(Reuters Health) – Invece di avere un monitor del cuore con rumorosi allarmi vicino ai letti dei pazienti in ospedale, potrebbe essere più utile disporre di tecnici esterni che monitorano l’organo da remoto. È quanto emerge da uno studio recentemente pubblicato su JAMA.
“Il tradizionale monitoraggio in loco del cuore può implicare infatti molti falsi allarmi, che non sempre consentono di rilevare arresti cardiaci e altri eventi gravi”, spiega l’autore del lavoro David Cantillon, un ricercatore della Cleveland Clinic in Ohio. “Segni importanti di pericolo spesso si perdono in mezzo a un grande volume di falsi allarmi – aggiunge il ricercatore – In questo caso parliamo di alarm fatigue, che è stata associata a esiti avversi gravi, tra cui la morte di alcuni pazienti negli Stati Uniti”.
Lo studio
Come alternativa, Cantillon e colleghi hanno esaminato i risultati di più di 99 mila malati di cuore ricoverati presso la Cleveland Clinic e in tre ospedali regionali vicini e monitorati da remoto.
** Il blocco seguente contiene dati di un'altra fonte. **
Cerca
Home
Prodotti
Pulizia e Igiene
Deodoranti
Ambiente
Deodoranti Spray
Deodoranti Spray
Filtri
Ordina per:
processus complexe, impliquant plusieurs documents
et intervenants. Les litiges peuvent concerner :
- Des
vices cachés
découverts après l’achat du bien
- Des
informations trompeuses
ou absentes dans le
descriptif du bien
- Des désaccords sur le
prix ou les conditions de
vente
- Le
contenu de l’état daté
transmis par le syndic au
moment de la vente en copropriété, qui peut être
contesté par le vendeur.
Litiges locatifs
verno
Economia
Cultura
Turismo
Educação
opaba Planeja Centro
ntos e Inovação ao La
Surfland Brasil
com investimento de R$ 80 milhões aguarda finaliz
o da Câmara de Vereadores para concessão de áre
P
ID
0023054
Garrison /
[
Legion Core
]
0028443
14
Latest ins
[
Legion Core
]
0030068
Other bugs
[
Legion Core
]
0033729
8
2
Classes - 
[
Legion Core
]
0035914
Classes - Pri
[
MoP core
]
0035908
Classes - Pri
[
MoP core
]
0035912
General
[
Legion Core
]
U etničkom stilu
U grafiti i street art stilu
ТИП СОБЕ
Nessuno dei pazienti coinvolti era in condizioni critiche o sottoposto a terapia intensiva.
I tecnici, presso l’unità centrale remota, hanno monitorato fino a 48 pazienti insieme e allertato il personale ospedaliero ogni volta che gli allarmi suggerivano qualcosa che non andava.
Questi tecnici a distanza hanno fornito più di 410 mila notifiche nel corso del periodo di studio, durato 13 mesi. Di queste, circa la metà sono state correlate a problemi del ritmo cardiaco o della pressione sanguigna.
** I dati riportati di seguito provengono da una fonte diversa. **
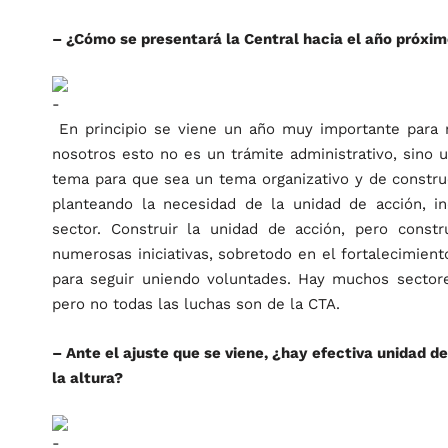
– ¿Cómo se presentará la Central hacia el año próxi
En principio se viene un año muy importante para 
nosotros esto no es un trámite administrativo, sino
tema para que sea un tema organizativo y de constr
planteando la necesidad de la unidad de acción, 
sector. Construir la unidad de acción, pero cons
numerosas iniciativas, sobretodo en el fortalecimien
para seguir uniendo voluntades. Hay muchos sectore
pero no todas las luchas son de la CTA.
– Ante el ajuste que se viene, ¿hay efectiva unidad 
la altura?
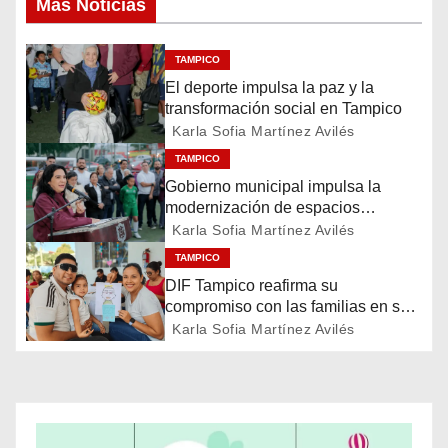
Mas Noticias
v
TAMPICO
e
El deporte impulsa la paz y la
g
transformación social en Tampico
Karla Sofia Martínez Avilés
a
TAMPICO
Gobierno municipal impulsa la
c
modernización de espacios
deportivos en la ciudad
Karla Sofia Martínez Avilés
i
TAMPICO
ó
DIF Tampico reafirma su
compromiso con las familias en su
n
día
Karla Sofia Martínez Avilés
d
e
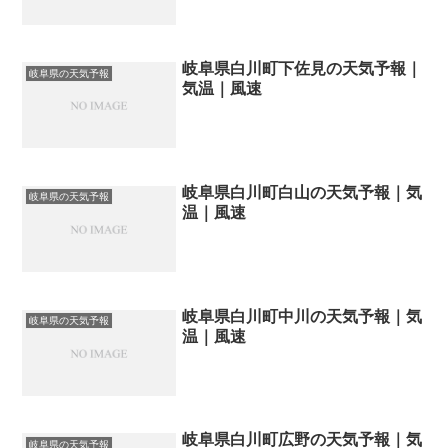
岐阜県白川町下佐見の天気予報｜
岐阜県の天気予報
気温｜風速
岐阜県白川町白山の天気予報｜気
岐阜県の天気予報
温｜風速
岐阜県白川町中川の天気予報｜気
岐阜県の天気予報
温｜風速
岐阜県白川町広野の天気予報｜気
岐阜県の天気予報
Le squadre di pronto intervento (ERTS) sono state attivate in circa 3.200 casi, incluse 980 volte in cui il ritmo cardiaco o le variazioni di pressione del sangue si sono verificate non più di un’ora prima.
La maggior parte di questi allarmi – il 79% – è stata rappresentata da descrizioni accurate delle situazioni in cui i pazienti avevano bisogno di aiuto urgente.
Inoltre, i tecnici da remoto hanno comunicato direttamente alle squadre di pronto intervento il peggioramento di 105 pazienti che avevano bisogno di un intervento immediato, incluso il preavviso di 27 arresti cardiopolmonari, tutti – tranne due – realizzati con esito positivo.
Il sistema di monitoraggio remoto è stato anche associato a una riduzione del numero totale di pazienti che necessitavano di stare sotto osservazione.
Nel complesso, il monitoraggio remoto non sembra aver portato ad arresti cardiaci maggiori. Se ne sono verificati 122 durante il periodo di studio e 126 nei precedenti 13 mesi.
I limiti dello studio
Le limitazioni dello studio includono il disegno osservazionale, il che rende impossibile determinare se il monitoraggio remoto provoca direttamente risultati specifici, come notano gli autori. Per dimostrare un beneficio, i ricercatori avrebbero bisogno di assegnare in modo casuale alcuni pazienti al monitoraggio in loco e altri a quello remoto, osserva Sumeet Chugh, direttore dell’Heart Rhythm Center al Cedars-Sinai di Los Angeles.
Ma i risultati suggeriscono ancora che i pazienti potrebbero trarre beneficio quando gli eventi pericolosi sono identificati e quando le squadre di emergenza sono attivate rapidamente, aggiunge Chugh, che non è stato coinvolto nello studio. “Nella maggior parte degli ospedali, un certo numero di letti sono dotati della capacità di monitorare il cuore e la respirazione del paziente in tempo reale. L’obiettivo è quello di rilevare precocemente eventuali segnali o anomalie, in modo che gli eventi critici come il cuore o l’arresto del polmone possano essere evitati o gestiti rapidamente”.